Häufiger als oft gedacht sind inzwischen auch deutsche TV-Ideen im Ausland gefragt. Das Geschäft mit TV-Formaten ist schon lange keine Einbahnstraße mehr. Aus diesem Grund wirft DWDL.de in der neuen Porträt-Reihe "Made in Germany" einen Blick auf Fernsehideen, die nicht importiert sondern exportiert werden. Zehn Wochen lang begeben wir uns auf eine Reise, in deren Mittelpunkt die Neugier darauf steht, wie eigentlich einige uns in Deutschland bekannte Formate bei ihren Umsetzungen im Ausland aussehen. Wie nah oder fern sind sie dem deutschen Original?
Wir beginnen mit einem der andauerndsten Erfolge des Fernsehsenders Vox: "Kitchen Impossible" mit Tim Mälzer, erfunden und produziert von Sven Steffensmeier bei Endemol Shine Germany. Dort arbeitet, auch nicht erst seit gestern, Gabi Abegg und ist Head of Strategic Development. Sie hat schon bei einigen deutschen TV-Ideen die Reise ins Ausland begleitet, merkt aber, dass die Neugier im internationalen Markt auch auf deutsche Produkte in den vergangenen Jahren gestiegen ist.

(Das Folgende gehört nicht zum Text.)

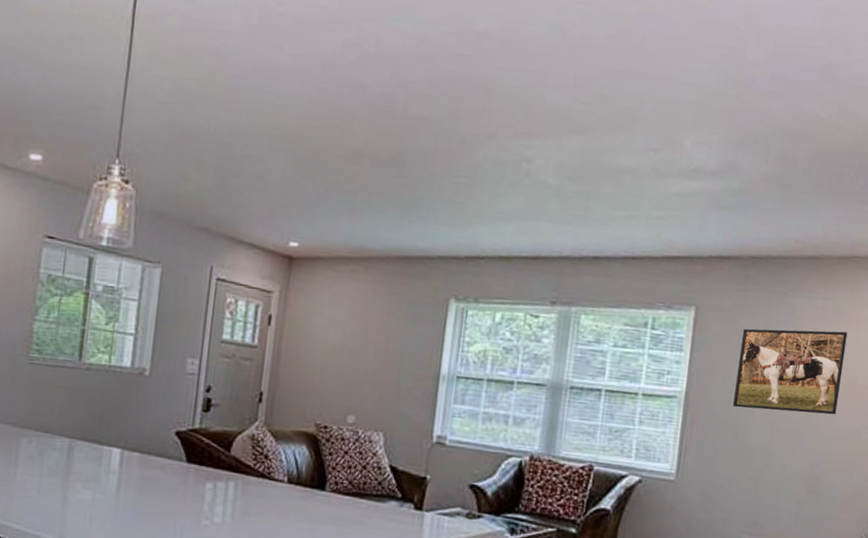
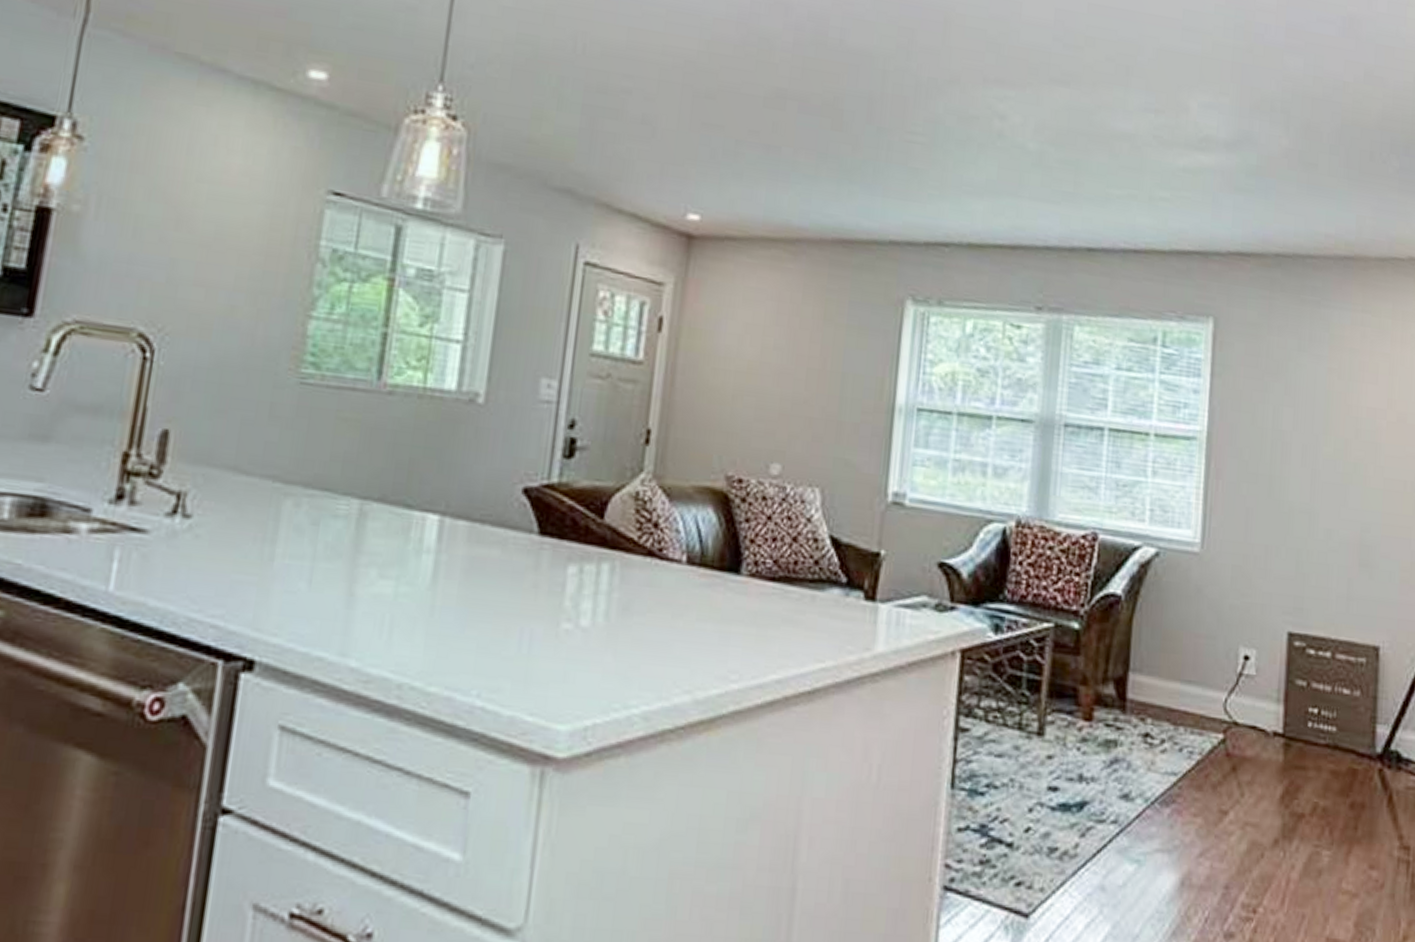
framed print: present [733,328,848,415] -> none [1265,348,1392,463]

Warum? Gabi Abegg: "Es gibt eine deutlich gewachsene Bereitschaft sich auf Ideen aus allen Märkten einzulassen. Eine südkoreanische Unterhaltungsshow wäre zum Beispiel vor zehn Jahren möglicherweise noch unbeachtet geblieben. Deswegen haben wir uns schon vor längerem angewöhnt, neue Ideen hier aus dem Haus auch gleich auf internationales Potential zu prüfen." Eine solche Idee war "Kitchen Impossible", dabei könnte man an der bei Vox laufenden Sendung gleich mehrere Argumente finden, die gegen einen Exporterfolg sprechen.
Einerseits hat die Sendung mit Tim Mälzer einen prominenten Gastgeber, der das Format prägt - und ob andere Länder ähnlich prädestinierte Hosts haben Bei "Schlag den Raab" zum Beispiel war genau das ein Grund, warum es in dieser Version international kein Hit wurde. "Zum Charakter des Formats gehört ein charismatischer Kopf, weil es den erbitterten Wettbewerb braucht, den es aber unter Profi-Köchen ohnehin gibt. Da sind sehr oft sehr selbstbewusste Persönlichkeiten und das nicht nur in Deutschland. Deswegen waren wir uns sicher: Die Formatidee würde woanders auch ohne unseren Tim Mälzer funktionieren. Aber klar ist unsere Frage auch immer: Habt ihr einen Tim Mälzer bei Euch?"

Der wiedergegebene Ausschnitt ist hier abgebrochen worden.